22. August 2013 10:52
The long awaited revisions to the trucker hours of service rules became effective July 1, and the industry is watching closely to see what impact they will have on drivers, carriers, and shippers. FTR Associates has predicted that the changes will result in a shortage of 60,000 drivers, or 3% of capacity. If this comes to pass, carrier rates are almost certain to increase.
After only one month it is difficult to gauge the impact, but both ATA and FTR reported slight decreases in volume. Both indices fell slightly which no doubt negated any effect of the new rules. Class 8 truck orders also declined 7% from June. But looking ahead, it seems clear that any significant improvement in the economy or truck volume will cause problems. Keep in mind also; there is more to the driver shortage than HOS. CSA 2010 has also taken a toll on drivers and carriers, plus when the economy improves, drivers jump ship for higher paying, more "family friendly" jobs.

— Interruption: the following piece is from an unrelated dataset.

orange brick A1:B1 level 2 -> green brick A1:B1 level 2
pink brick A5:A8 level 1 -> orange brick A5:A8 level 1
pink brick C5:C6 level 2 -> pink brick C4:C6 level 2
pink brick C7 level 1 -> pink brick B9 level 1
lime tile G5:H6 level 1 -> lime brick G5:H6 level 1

Already, driver turnover for the first quarter of 2013 was 97%; and as the economy improves, it will be necessary to pay more for competent, trained drivers.

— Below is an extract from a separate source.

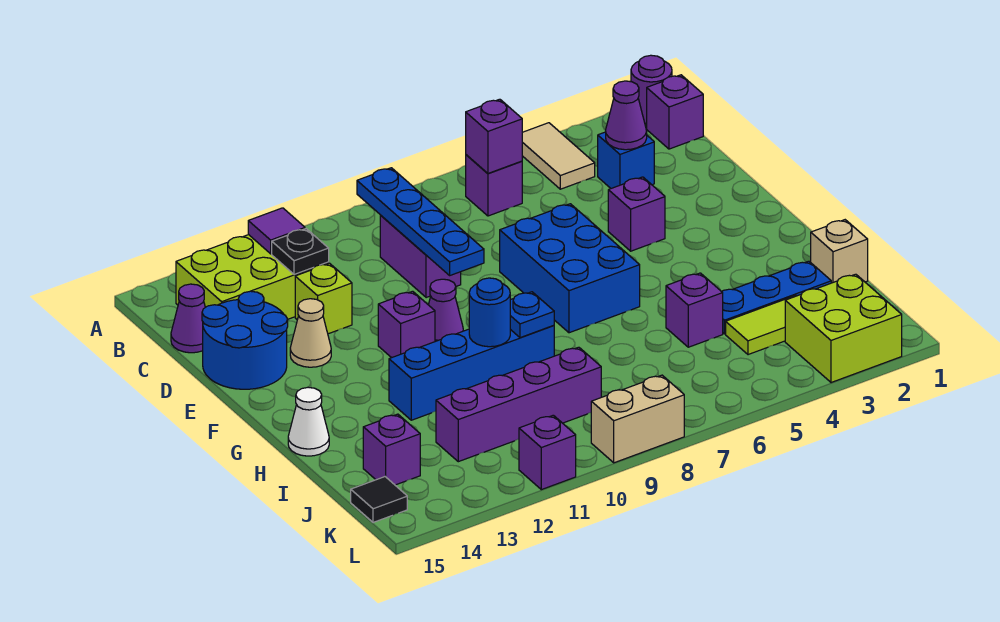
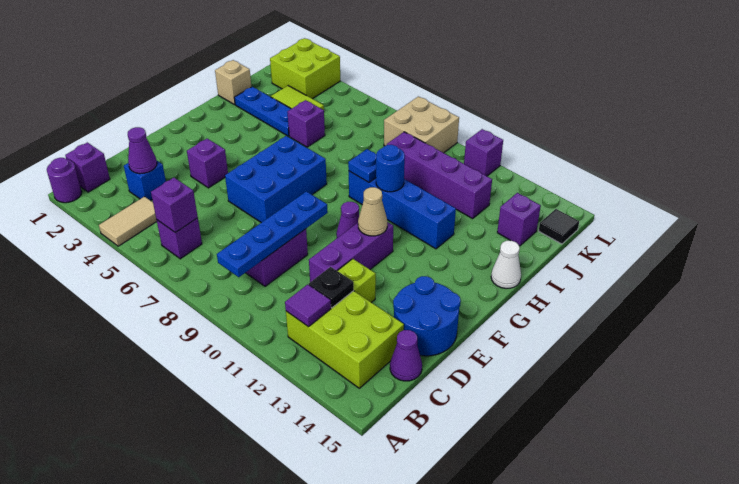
tan cone E13 level 1 -> tan cone F11 level 2
purple brick F11 level 1 -> purple brick D11:F11 level 1
tan brick L8:L9 level 1 -> tan brick K8:L9 level 1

For shippers, alternatives to truck transportation are few and far between. Some are able to switch to intermodal (which continues to be the fastest growing mode) but trucks are still the mainstay of the transportation industry, hauling almost 69% of total tonnage. ATA predicts this will rise to almost 71% by 2024 when truckers will also capture 81% of revenues. Most carriers are making significant efforts to improve the quality of life for drivers; but in the final analysis, it will be primarily about salary – increased salary to be precise.
In the final analysis, one thing is very clear. There will be no way to escape higher capacity related truck rates.